Task statement >> Every line from the one containing "fx_px: 1508" to the one containing "f_number: 1.7" in the records below, both included, must be set down exactly, and no other line.

*** Block opens ***

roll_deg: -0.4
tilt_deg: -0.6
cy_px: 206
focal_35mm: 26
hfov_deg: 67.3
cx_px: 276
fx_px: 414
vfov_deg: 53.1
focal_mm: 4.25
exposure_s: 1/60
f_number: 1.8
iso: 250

*** Block closes ***
*** Block opens ***

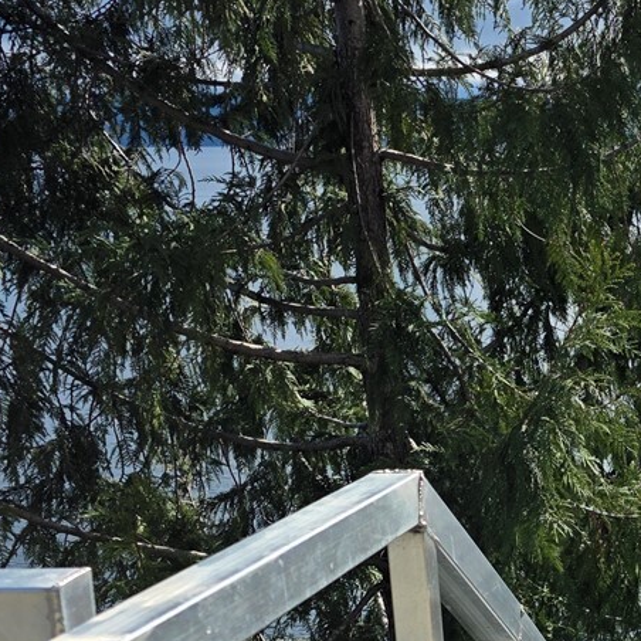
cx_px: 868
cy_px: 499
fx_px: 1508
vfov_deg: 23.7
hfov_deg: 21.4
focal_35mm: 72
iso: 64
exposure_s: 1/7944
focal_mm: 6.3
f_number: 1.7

*** Block closes ***

Answer box >>
fx_px: 1508
vfov_deg: 23.7
hfov_deg: 21.4
focal_35mm: 72
iso: 64
exposure_s: 1/7944
focal_mm: 6.3
f_number: 1.7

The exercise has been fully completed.